Output the entries word for word. Omit images.

(Collected data)
-=-=-=-=-

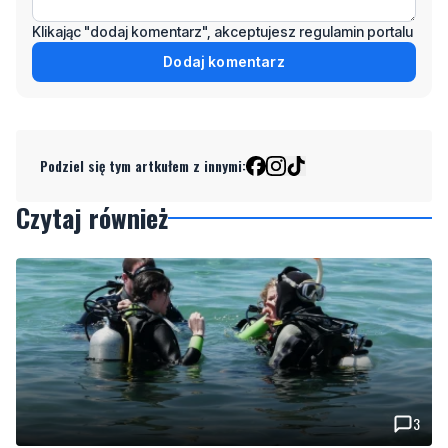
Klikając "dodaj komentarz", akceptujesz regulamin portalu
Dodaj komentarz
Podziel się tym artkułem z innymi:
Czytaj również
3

-=-=-=-=-

EXERCISE ANSWER
Klikając "dodaj komentarz", akceptujesz regulamin portalu
Dodaj komentarz
Podziel się tym artkułem z innymi:
Czytaj również
3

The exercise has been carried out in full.